== PROBLEM TO WORK ON ==
Look through the records below, and copy out every line that holds the string "linecap".

== RECORDS FOR THE TASK ==

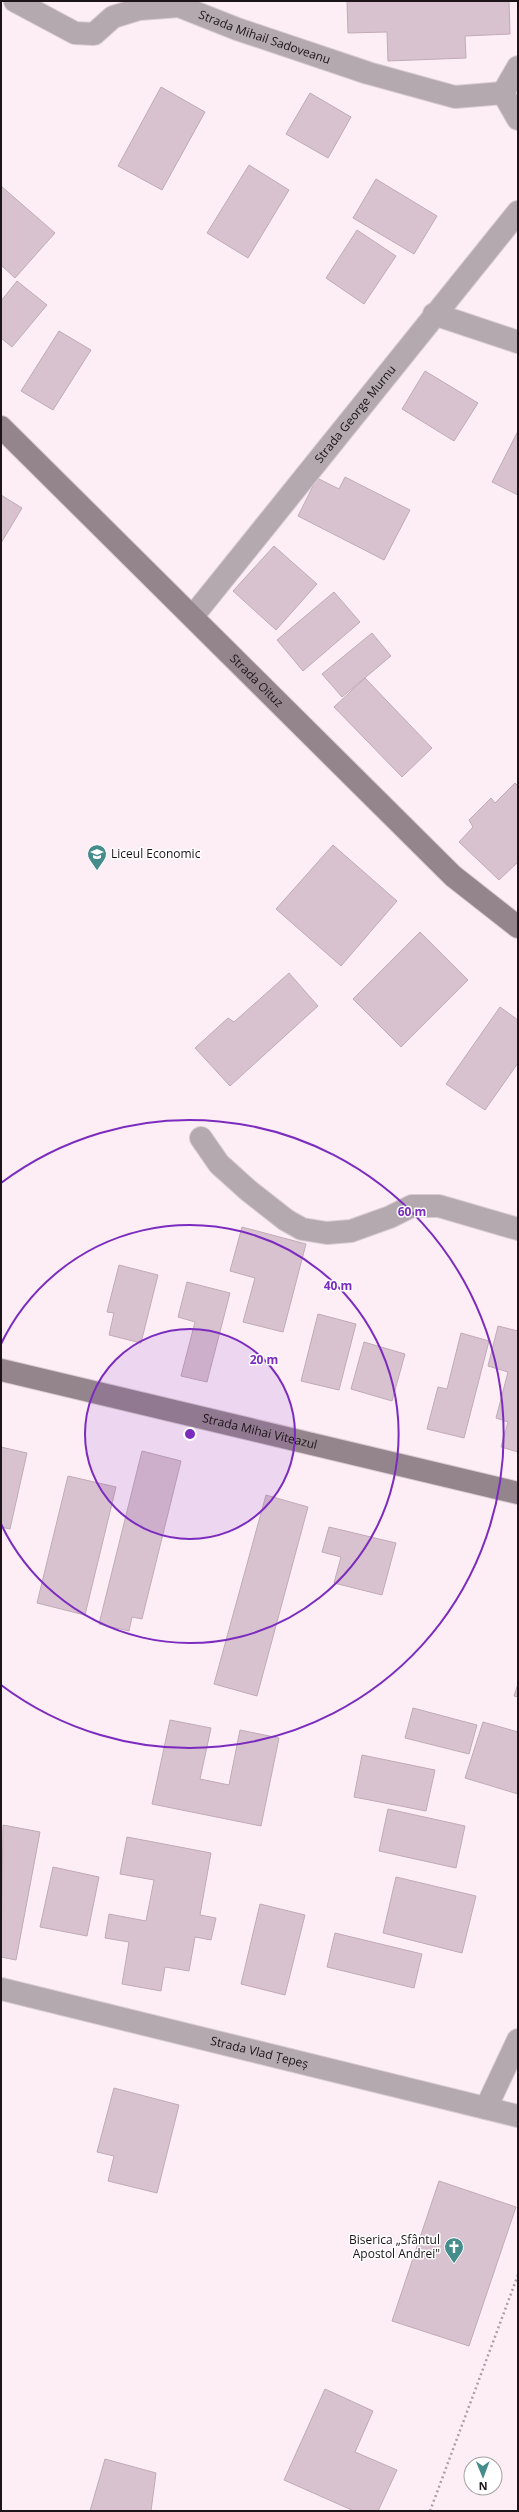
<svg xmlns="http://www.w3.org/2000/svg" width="519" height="2512" font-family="'Open Sans',sans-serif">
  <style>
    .building { fill: #d9c2cf; stroke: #c0aab6 }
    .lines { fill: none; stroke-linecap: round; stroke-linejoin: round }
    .minor-casing { stroke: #d9cbd2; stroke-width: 24 }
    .secondary-casing { stroke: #d9cbd2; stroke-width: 24 }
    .path { stroke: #ab9ea5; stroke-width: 2.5; stroke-dasharray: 2 3; stroke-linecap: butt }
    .minor { stroke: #b3a9ae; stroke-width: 22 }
    .secondary { stroke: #94858d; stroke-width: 22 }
    .ring { fill: none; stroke: #7b2cbf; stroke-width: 2 }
    .labels { text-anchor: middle; stroke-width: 3; stroke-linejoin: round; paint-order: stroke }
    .street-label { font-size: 12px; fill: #1c1418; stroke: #fff }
    .poi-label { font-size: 12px; fill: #1c1418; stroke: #fff; text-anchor: start }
    .centre { fill: #7b2cbf; stroke: #fff; stroke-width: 2 }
    .ring-label { font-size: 12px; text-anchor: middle; font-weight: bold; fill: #7b2cbf; stroke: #fff; stroke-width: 3; stroke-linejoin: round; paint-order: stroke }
  </style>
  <rect width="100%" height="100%" fill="#fdeef6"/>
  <g class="building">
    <path d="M 347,1 L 509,1 L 510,34 L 465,36 L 466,58 L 388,61 L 387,32 L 348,33 Z"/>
    <path d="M 161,87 L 205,112 L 162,190 L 118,166 Z"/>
    <path d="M 310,93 L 351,117 L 328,158 L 286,134 Z"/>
    <path d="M 249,165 L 289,190 L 248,258 L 207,233 Z"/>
    <path d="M 376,179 L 437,216 L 414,254 L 353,218 Z"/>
    <path d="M 1,186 L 55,233 L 15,278 L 1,265 Z"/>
    <path d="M 357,230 L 396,256 L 364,304 L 326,278 Z"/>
    <path d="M 17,281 L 47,305 L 12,347 L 1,338 L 1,301 Z"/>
    <path d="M 59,331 L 91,350 L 53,410 L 21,391 Z"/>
    <path d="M 425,371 L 478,403 L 454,441 L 402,409 Z"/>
    <path d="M 518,431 L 518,495 L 492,482 Z"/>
    <path d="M 345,477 L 410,510 L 384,560 L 298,516 L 317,478 L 339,489 Z"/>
    <path d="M 1,495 L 22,508 L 1,543 Z"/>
    <path d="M 274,546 L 317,584 L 276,630 L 233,591 Z"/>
    <path d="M 334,592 L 360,622 L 303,671 L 277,640 Z"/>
    <path d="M 372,633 L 391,656 L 342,697 L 322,674 Z"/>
    <path d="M 365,678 L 432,748 L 402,777 L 334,707 Z"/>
    <path d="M 515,783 L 518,786 L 518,862 L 499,880 L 459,842 L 473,827 L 469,820 L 491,798 L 495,803 Z"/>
    <path d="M 333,845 L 397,901 L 341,966 L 276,909 Z"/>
    <path d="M 420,932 L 468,980 L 401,1047 L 353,999 Z"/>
    <path d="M 289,973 L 318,1006 L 230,1086 L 195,1048 L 228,1018 L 234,1022 Z"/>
    <path d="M 500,1007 L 518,1020 L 518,1063 L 485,1110 L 446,1084 Z"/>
    <path d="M 242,1227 L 306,1244 L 283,1332 L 243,1322 L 255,1278 L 230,1271 Z"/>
    <path d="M 119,1265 L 158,1275 L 141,1343 L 109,1335 L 114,1313 L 107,1312 Z"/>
    <path d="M 187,1282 L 230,1293 L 207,1382 L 181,1376 L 195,1322 L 178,1317 Z"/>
    <path d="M 318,1314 L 356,1324 L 339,1390 L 301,1381 Z"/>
    <path d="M 498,1326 L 518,1331 L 518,1452 L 501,1447 L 508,1422 L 496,1418 L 508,1372 L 488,1366 Z"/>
    <path d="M 461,1333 L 489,1341 L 464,1438 L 427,1429 L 438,1387 L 447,1389 Z"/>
    <path d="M 364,1342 L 405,1354 L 392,1401 L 351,1389 Z"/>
    <path d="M 1,1447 L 27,1453 L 10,1529 L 1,1527 Z"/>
    <path d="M 142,1451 L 181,1461 L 142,1619 L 132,1617 L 129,1631 L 99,1624 Z"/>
    <path d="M 68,1476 L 116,1487 L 85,1615 L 37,1603 Z"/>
    <path d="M 266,1495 L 308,1507 L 257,1696 L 214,1684 Z"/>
    <path d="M 329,1527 L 396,1543 L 382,1595 L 334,1583 L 341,1557 L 322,1552 Z"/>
    <path d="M 518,1684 L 518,1697 L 514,1696 Z"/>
    <path d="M 413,1708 L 477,1725 L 469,1754 L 405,1738 Z"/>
    <path d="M 170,1720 L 211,1728 L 200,1779 L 229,1785 L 240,1730 L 279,1738 L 261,1826 L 152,1804 Z"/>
    <path d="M 483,1722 L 518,1732 L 518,1794 L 465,1778 Z"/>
    <path d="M 362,1755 L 435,1770 L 426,1811 L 354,1797 Z"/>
    <path d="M 388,1809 L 465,1826 L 456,1868 L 379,1851 Z"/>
    <path d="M 3,1825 L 40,1832 L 16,1960 L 1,1957 Z"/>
    <path d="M 127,1837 L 211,1853 L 200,1915 L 216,1918 L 211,1940 L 195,1937 L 189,1971 L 165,1967 L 161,1991 L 122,1984 L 129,1942 L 105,1938 L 109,1914 L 146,1921 L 154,1880 L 120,1874 Z"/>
    <path d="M 53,1867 L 99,1877 L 87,1936 L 40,1927 Z"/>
    <path d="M 396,1877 L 476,1896 L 462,1953 L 383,1933 Z"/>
    <path d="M 260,1904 L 305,1915 L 285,1995 L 241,1984 Z"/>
    <path d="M 335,1933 L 422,1954 L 414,1988 L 327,1967 Z"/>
    <path d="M 114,2088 L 179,2105 L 157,2193 L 108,2181 L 114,2156 L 97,2152 Z"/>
    <path d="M 439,2181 L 516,2207 L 469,2346 L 392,2321 Z"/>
    <path d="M 325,2389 L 373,2411 L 355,2452 L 397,2470 L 378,2511 L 354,2511 L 284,2480 Z"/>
    <path d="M 105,2459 L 156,2473 L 151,2511 L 90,2511 Z"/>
  </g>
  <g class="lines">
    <g class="minor-casing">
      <g id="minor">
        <path id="s1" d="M 15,1 L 75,33 L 94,34 L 113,17 L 139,9 L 179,6 L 237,29 L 368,73 L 455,97 L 503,93"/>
        <path d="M 518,67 L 503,93 L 518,119"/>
        <path d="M 434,314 L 518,342"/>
        <path id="s2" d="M 193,616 L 518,212"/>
        <path d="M 201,1138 L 219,1164 L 249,1191 L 286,1220 L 302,1229 L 327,1233 L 351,1231 L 390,1217 L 412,1206 L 439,1206 L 518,1229"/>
        <path id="s3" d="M 1,1989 L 518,2116"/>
        <path d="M 486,2108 L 518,2040"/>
      </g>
    </g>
    <g class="secondary-casing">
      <g id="secondary">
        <path id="s4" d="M 1,427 L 453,876 L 518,927"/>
        <path id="s5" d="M 1,1370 L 518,1493"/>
      </g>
    </g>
    <path class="path" d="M 430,2511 L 518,2275"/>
    <use href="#minor" class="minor"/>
    <use href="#secondary" class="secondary"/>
  </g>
  <circle cx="190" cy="1434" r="105" fill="#7b2cbf" fill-opacity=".12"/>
  <g class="ring">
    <circle cx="190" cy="1434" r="105"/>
    <path d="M1 1344A209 209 0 1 1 1 1524"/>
    <path d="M1 1183A314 314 0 1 1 1 1685"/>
  </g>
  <defs>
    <g id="school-pin" transform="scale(1)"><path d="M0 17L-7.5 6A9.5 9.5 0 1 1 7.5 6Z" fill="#458d8c" stroke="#fff"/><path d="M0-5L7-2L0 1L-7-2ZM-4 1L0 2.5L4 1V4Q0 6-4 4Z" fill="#fff"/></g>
    <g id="church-pin" transform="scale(1)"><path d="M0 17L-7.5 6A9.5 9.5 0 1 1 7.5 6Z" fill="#458d8c" stroke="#fff"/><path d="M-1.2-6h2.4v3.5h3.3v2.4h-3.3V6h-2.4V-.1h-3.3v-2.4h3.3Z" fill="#fff"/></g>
  </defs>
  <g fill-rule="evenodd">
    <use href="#school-pin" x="97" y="854"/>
    <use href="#church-pin" x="454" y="2247"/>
  </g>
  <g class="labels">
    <g class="street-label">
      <text dy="4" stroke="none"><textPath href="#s1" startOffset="271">Strada Mihail Sadoveanu</textPath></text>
      <text dy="4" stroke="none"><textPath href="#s2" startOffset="259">Strada George Murnu</textPath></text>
      <text dy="4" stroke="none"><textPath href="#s4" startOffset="360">Strada Oituz</textPath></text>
      <text dy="4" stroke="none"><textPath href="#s5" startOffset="266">Strada Mihai Viteazul</textPath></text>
      <text dy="4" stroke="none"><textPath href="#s3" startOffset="266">Strada Vlad Țepeș</textPath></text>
    </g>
    <g class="poi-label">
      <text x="111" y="858">Liceul Economic</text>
      <text x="440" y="2244" text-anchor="end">Biserica „Sfântul<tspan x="440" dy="14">Apostol Andrei"</tspan></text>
    </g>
  </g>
  <circle cx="190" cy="1434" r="6" class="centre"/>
  <g class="ring-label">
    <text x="412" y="1216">60 m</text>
    <text x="338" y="1290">40 m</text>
    <text x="264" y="1364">20 m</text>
  </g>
  <rect width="519" height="2512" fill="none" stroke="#1c1418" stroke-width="4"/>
  <g transform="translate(483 2476) rotate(179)"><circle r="19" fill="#ffffff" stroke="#a4a1a3"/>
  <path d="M0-3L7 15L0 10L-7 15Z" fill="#458d8c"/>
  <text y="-6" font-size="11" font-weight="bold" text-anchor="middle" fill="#1c1418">N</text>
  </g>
</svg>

== TASK SOLUTION ==
    .lines { fill: none; stroke-linecap: round; stroke-linejoin: round }
    .path { stroke: #ab9ea5; stroke-width: 2.5; stroke-dasharray: 2 3; stroke-linecap: butt }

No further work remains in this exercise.